Absolument. Nous avons obtenu en 2025 notre certification CE en tant que dispositif médical. À ce jour, en France, nous sommes la seule solution de ce type à disposer de cette autorisation de mise sur le marché. C’est un point crucial. Le marché de l’IA en santé est en pleine explosion. Certains acteurs déploient des outils sans essais cliniques ni certification, avec des campagnes marketing agressives.

“ Concevoir une IA utile, c’est avant tout écouter les soignants et garantir la sécurité des patients à chaque étape.” 

Nous voyons déjà des conséquences négatives : des patients mal rassurés, des erreurs d’aiguillage. Notre conviction est claire : l’IA apporte un bénéfice immense… à condition d’être conçue avec des preuves scientifiques, dans un cadre réglementé strict. Être pionnier, c’est enthousiasmant. Mais cela signifie aussi éduquer le marché : expliquer que nous sommes un outil avec les dermatologues, pas contre eux.

Où en êtes-vous aujourd’hui dans votre développement ?

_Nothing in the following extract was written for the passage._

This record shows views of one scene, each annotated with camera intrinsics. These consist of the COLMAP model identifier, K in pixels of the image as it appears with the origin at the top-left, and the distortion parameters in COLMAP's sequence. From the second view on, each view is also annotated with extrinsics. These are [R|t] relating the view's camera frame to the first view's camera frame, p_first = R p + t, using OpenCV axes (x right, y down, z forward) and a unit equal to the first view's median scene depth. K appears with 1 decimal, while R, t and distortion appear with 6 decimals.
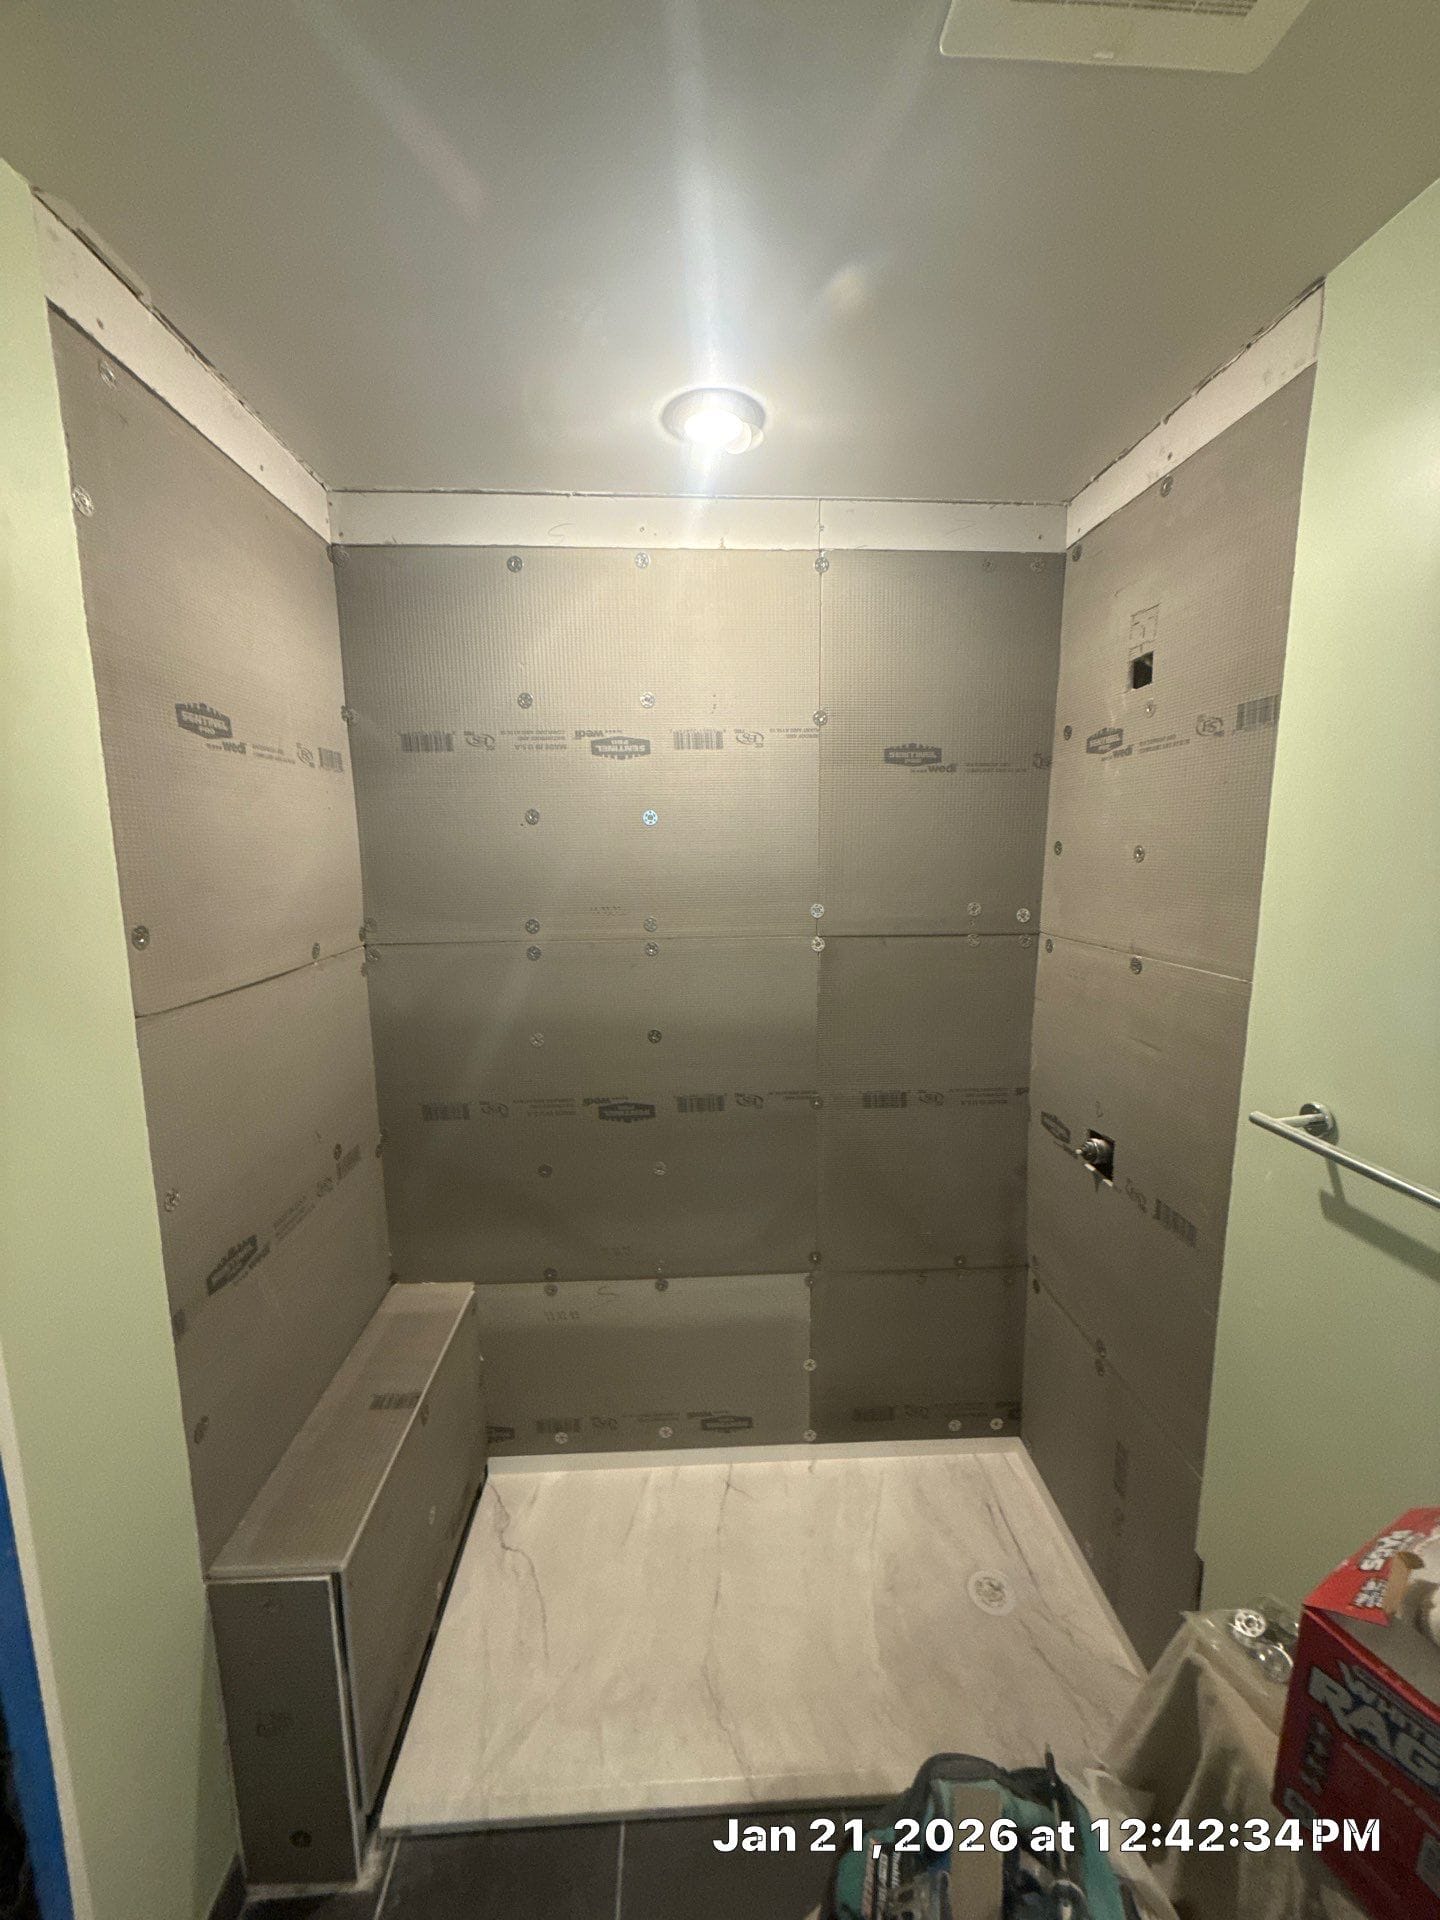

Pendant longtemps, nous sommes restés discrets, concentrés sur la R&D. L’obtention de notre certification début 2025 a marqué un tournant. L’accueil est très positif, notamment chez les médecins généralistes, pharmaciens et médecins du travail, qui sont en première ligne face à des parcours dermatologiques souvent saturés. Un chiffre m’interpelle particulièrement : un patient sur deux renonce à prendre rendez-vous chez un dermatologue, estimant que le parcours sera trop long ou trop complexe. Si nous apportons une information fiable plus tôt, nous pouvons à la fois accélérer la prise en charge des cas graves et éviter des consultations inutiles. Nous travaillons avec un comité scientifique indépendant de dermatologues et participons régulièrement aux congrès professionnels. Notre objectif n’est pas d’imposer un parcours parallèle, mais d’intégrer notre outil dans l’écosystème existant. 

Quelles sont les prochaines étapes ?

Nous entrons dans une phase de déploiement à grande échelle. En France, en Europe, et potentiellement au-delà. Nous avons récemment été invités par l’ambassade américaine pour explorer des collaborations sur leur marché. Nous préparons également une levée de fonds qui sera lancée très prochainement. L’objectif est clair : structurer notre croissance commerciale, renforcer notre R&D et nouer des partenariats avec des acteurs de l’e-santé afin d’éviter la multiplication des interfaces pour les professionnels. Nous cherchons à construire un écosystème intégré, pas un outil isolé de plus.

Quel message souhaitez-vous adresser au secteur et aux lecteurs de la revue ?

Trois messages. D’abord, aux ingénieurs : la santé a besoin de vous. Les défis techniques sont immenses et passionnants. Nous sommes ouverts aux collaborations technologiques pour aller encore plus loin. Ensuite, aux entrepreneurs et acteurs de l’e-santé : construisons ensemble des solutions interopérables, pensées pour le terrain. Enfin, aux investisseurs et alumni : nous lançons bientôt notre levée de fonds. Si vous souhaitez contribuer à rendre les parcours de soins plus efficaces et plus sûrs, notre porte est ouverte. Et puis, plus personnellement, j’aimerais relancer le lien avec l’écosystème Polytechnique et Télécom. L’entrepreneuriat peut être chronophage, mais je suis convaincue que la collaboration entre pairs est une force incroyable. Nous avons tout à gagner à rester connectés : prédécesseurs, contemporains et nouvelles générations.